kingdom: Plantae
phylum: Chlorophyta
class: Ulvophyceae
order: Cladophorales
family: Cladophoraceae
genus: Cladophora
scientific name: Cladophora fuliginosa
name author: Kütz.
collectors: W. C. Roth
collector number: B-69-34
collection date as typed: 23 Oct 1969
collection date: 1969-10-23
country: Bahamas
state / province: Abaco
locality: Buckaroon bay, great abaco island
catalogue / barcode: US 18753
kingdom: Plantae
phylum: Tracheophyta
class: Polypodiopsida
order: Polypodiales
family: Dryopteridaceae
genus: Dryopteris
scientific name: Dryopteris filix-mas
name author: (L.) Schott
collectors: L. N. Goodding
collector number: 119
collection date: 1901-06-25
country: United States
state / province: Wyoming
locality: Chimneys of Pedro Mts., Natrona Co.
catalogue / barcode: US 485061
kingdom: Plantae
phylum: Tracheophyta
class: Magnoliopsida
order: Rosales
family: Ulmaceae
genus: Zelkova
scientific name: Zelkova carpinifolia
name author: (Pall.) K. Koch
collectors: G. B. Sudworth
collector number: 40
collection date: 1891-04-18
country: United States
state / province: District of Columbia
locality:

**Exercise**
Reproduce verbatim the portion of the records above that begins with the line containing "collectors: G. B. Sudworth" and runs through the end of the records, including both ends.

**Answer to the problem**
collectors: G. B. Sudworth
collector number: 40
collection date: 1891-04-18
country: United States
state / province: District of Columbia
locality:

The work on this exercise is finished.